Passage provided –
-- begin --
How to Use Robot Manipulators in Industrial Automated Bin-Picking
Explore the technology of autonomous robotic arms in this article on Industrial Automated Bin-Picking and how they can be used for a wide array applications.
Traditionally, manipulator arms run hard-coded instructions, but a majority of applications of collaborative robot arms today involve autonomous motion. Automated bin picking is one of those most sought after applications for manipulator arms. Automated bin-picking in semi-structured environments without human intervention is seen as one of the most sensible commercial applications, because it offers a good ROI and the opportunity to deploy human labor in more meaningful applications.
This article builds on the previous two articles on visual servoing and motion planning for robot arms and explains the complete automated bin-picking pipeline and its technical aspects.
What is Automated Bin-Picking?
-- end --
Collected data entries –
-- begin --
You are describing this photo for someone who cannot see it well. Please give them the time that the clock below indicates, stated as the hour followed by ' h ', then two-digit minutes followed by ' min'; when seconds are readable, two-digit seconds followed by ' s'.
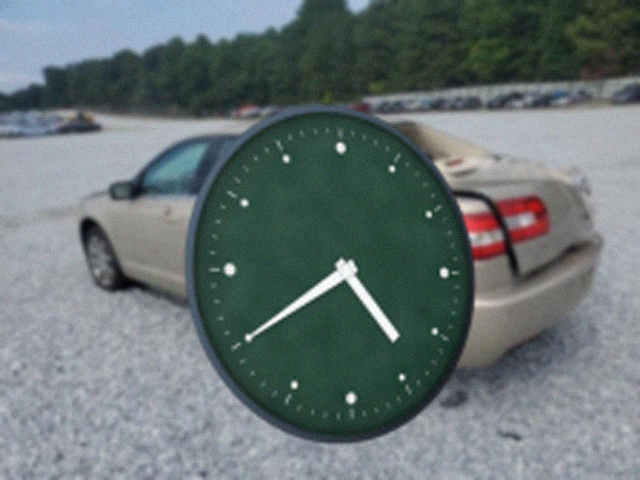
4 h 40 min
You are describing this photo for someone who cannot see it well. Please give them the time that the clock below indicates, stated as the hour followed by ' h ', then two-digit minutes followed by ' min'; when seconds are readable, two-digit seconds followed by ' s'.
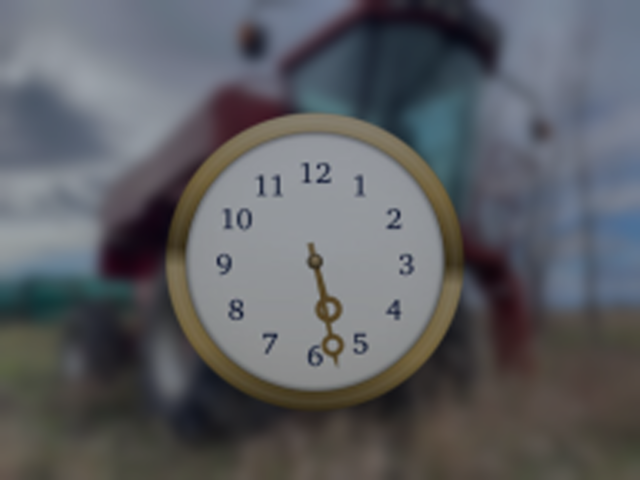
5 h 28 min
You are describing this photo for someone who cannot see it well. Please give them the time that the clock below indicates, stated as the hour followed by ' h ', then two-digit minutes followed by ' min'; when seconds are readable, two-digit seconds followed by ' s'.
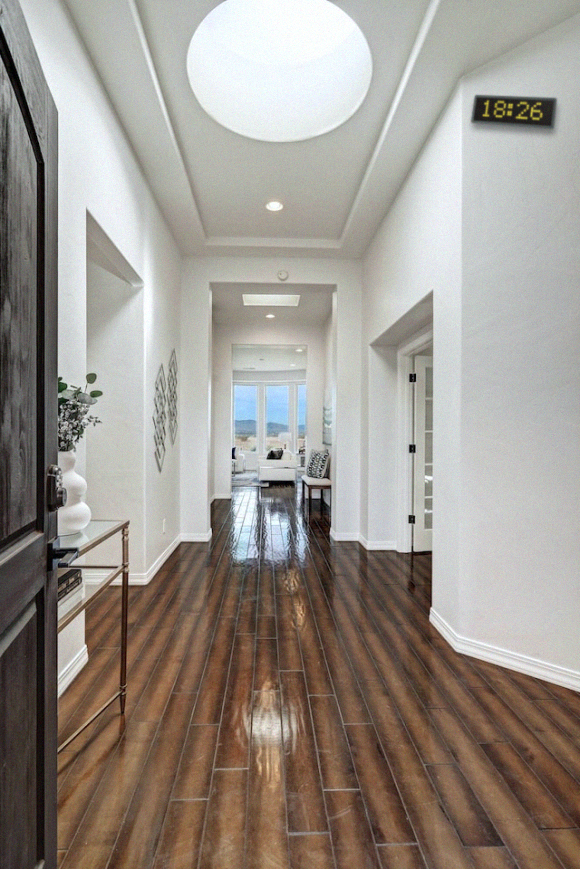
18 h 26 min
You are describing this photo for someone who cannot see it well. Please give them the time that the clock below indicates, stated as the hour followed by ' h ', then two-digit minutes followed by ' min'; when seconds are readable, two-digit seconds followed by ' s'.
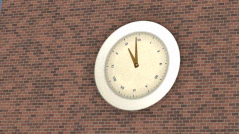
10 h 59 min
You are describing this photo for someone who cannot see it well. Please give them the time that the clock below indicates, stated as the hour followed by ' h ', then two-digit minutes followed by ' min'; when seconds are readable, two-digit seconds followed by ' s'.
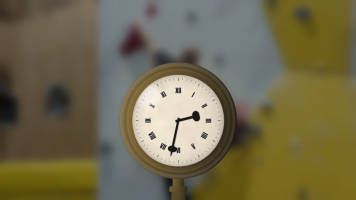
2 h 32 min
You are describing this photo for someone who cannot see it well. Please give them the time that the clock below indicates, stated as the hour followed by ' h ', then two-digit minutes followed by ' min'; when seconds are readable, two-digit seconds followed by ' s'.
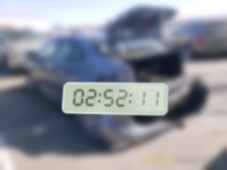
2 h 52 min 11 s
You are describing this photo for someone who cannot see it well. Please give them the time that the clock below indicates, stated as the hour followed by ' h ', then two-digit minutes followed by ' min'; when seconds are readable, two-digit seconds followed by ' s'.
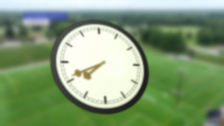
7 h 41 min
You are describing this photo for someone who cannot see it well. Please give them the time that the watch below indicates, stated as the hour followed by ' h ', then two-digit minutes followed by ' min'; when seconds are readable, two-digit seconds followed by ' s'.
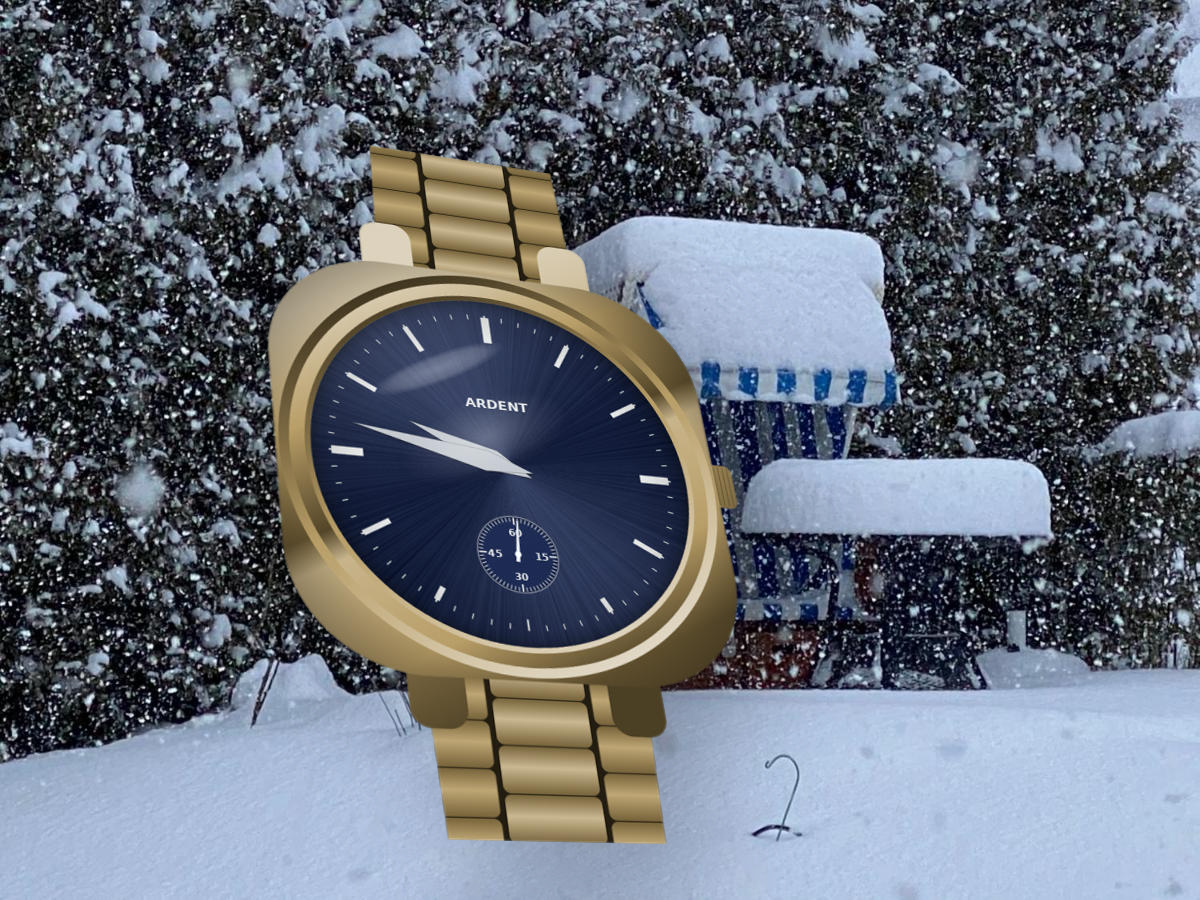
9 h 47 min 01 s
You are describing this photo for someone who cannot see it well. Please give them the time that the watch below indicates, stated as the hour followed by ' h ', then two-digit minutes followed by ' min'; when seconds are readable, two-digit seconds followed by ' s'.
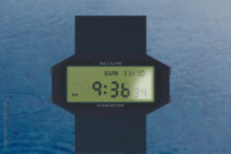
9 h 36 min 34 s
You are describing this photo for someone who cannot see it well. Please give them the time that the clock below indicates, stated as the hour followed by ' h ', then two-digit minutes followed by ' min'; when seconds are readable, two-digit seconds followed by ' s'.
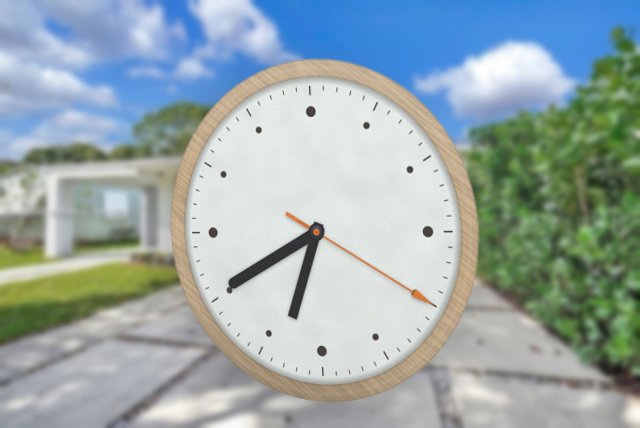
6 h 40 min 20 s
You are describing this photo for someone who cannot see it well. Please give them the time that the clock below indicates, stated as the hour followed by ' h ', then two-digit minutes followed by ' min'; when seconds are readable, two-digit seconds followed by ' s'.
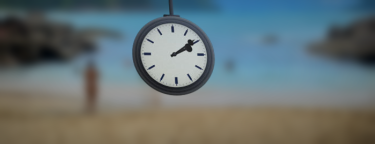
2 h 09 min
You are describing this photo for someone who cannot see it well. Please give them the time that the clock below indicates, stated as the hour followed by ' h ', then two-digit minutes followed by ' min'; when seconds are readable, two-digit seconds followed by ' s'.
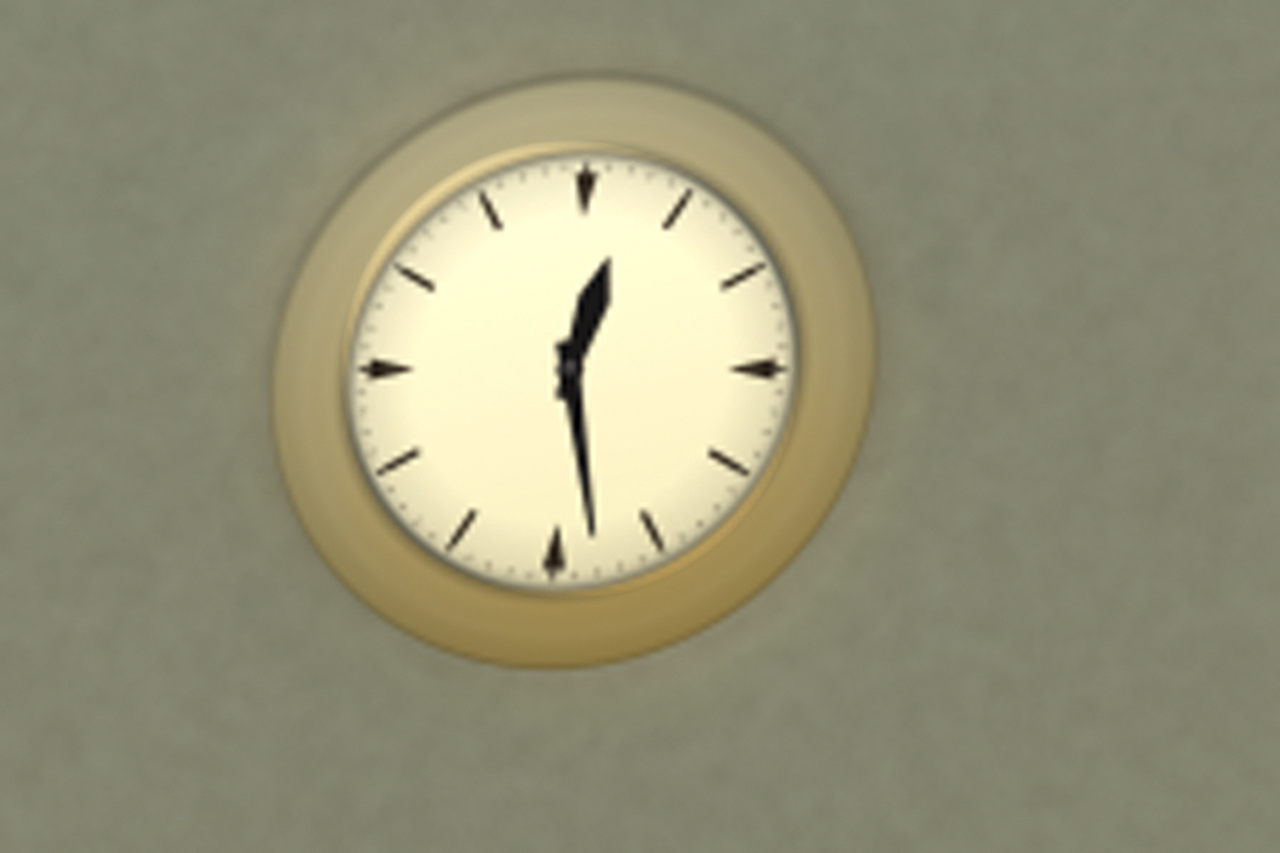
12 h 28 min
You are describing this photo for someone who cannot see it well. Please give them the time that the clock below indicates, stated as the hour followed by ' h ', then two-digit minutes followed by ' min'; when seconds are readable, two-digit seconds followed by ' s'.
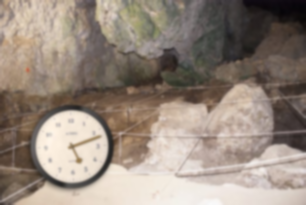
5 h 12 min
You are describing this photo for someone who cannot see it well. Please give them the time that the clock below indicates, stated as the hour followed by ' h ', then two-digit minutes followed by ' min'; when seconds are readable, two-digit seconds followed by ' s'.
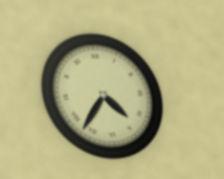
4 h 37 min
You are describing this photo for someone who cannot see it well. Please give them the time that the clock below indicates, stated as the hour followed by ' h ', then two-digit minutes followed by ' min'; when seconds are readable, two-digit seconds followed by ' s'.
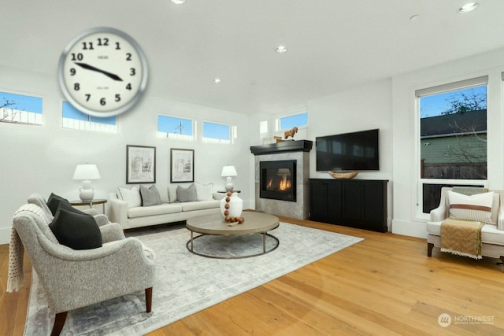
3 h 48 min
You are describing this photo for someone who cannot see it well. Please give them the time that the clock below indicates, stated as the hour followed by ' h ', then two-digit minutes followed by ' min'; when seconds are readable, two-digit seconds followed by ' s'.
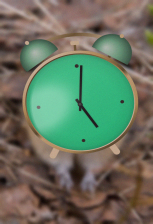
5 h 01 min
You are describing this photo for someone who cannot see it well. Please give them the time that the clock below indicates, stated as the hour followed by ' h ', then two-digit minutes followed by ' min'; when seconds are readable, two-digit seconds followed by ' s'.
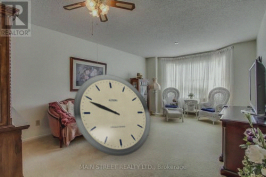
9 h 49 min
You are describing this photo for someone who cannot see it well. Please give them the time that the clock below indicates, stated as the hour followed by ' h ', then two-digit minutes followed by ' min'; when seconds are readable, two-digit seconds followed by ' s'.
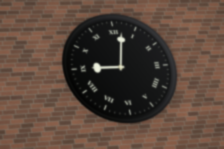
9 h 02 min
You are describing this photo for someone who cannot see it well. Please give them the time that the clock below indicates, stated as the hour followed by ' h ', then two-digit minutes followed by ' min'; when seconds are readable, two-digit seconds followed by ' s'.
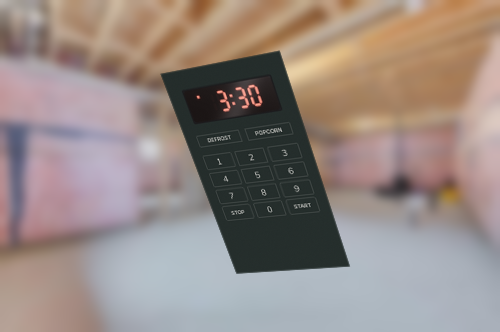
3 h 30 min
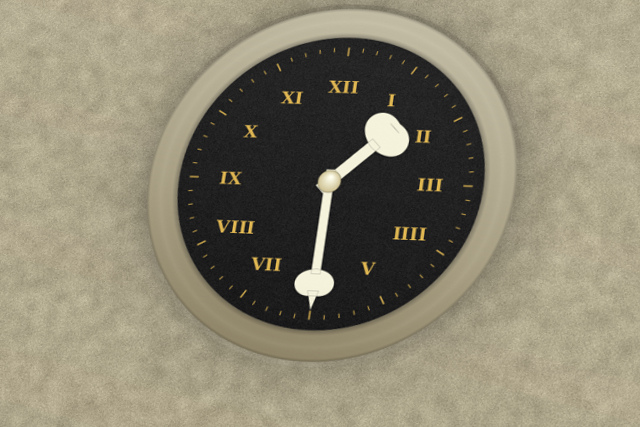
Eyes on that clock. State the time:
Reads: 1:30
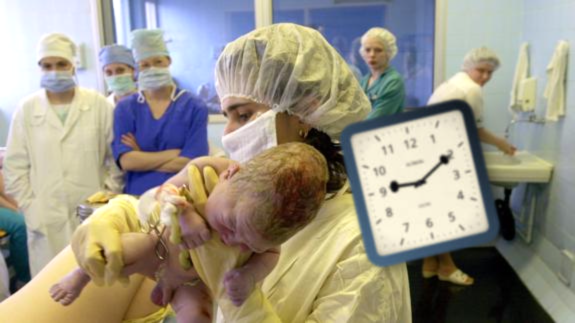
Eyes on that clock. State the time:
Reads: 9:10
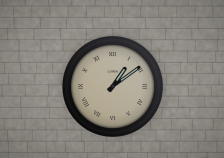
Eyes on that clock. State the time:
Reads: 1:09
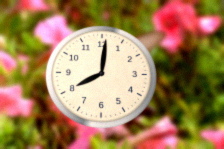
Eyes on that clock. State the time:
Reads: 8:01
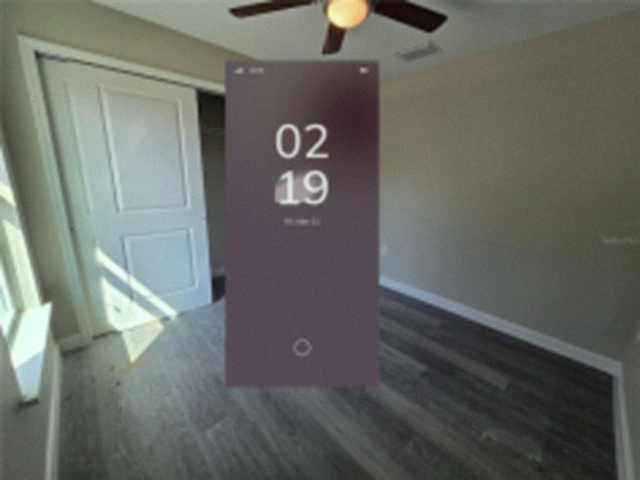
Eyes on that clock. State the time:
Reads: 2:19
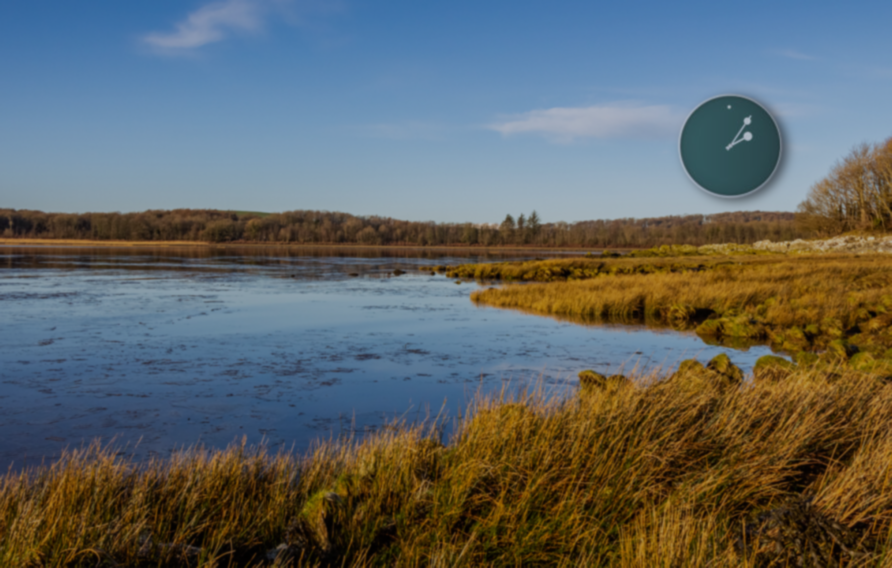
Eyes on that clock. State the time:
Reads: 2:06
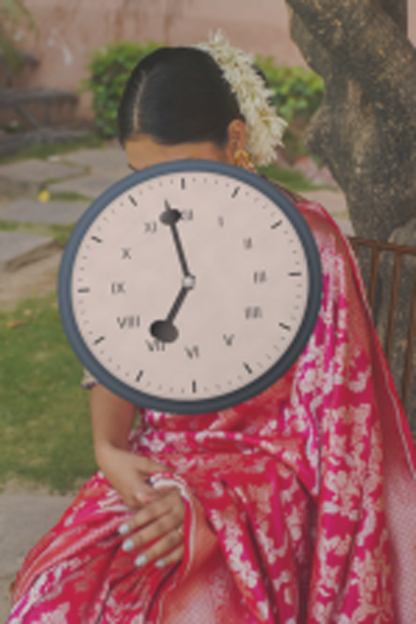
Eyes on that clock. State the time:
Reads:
-- end --
What to work on –
[a] In two sentences, summarize the article on automated bin-picking.
[b] Extend the article on automated bin-picking, starting right after its last line, "What is Automated Bin-Picking?"
The items have nothing to do with what is asked here.

The replies –
[a] Manipulator arms have traditionally run hard-coded instructions, but most collaborative robot arm applications now involve autonomous motion, and automated bin-picking without human intervention is among the most sought-after and commercially sensible of them, offering a good ROI and freeing human labor for more meaningful work. Building on earlier articles about visual servoing and motion planning, this article explains the complete automated bin-picking pipeline and its technical aspects.

[b]
Bin-picking refers to the problem of picking up randomly-placed objects with unknown poses from a designated location for tasks like sorting and pick-and-place. Using robotics and automation in bin-picking is called automated bin-picking and it opens more possible use cases while reducing labor requirements.
Picking up parts of a machine for assembly, workpieces for machine tending, and placing objects on shelves and stands are all examples of bin-picking, largely driven by 3D computer vision and intelligent manipulation techniques. Automated bin-picking relies heavily on computer vision to detect the objects and robotics to articulate the robot to handle the objects.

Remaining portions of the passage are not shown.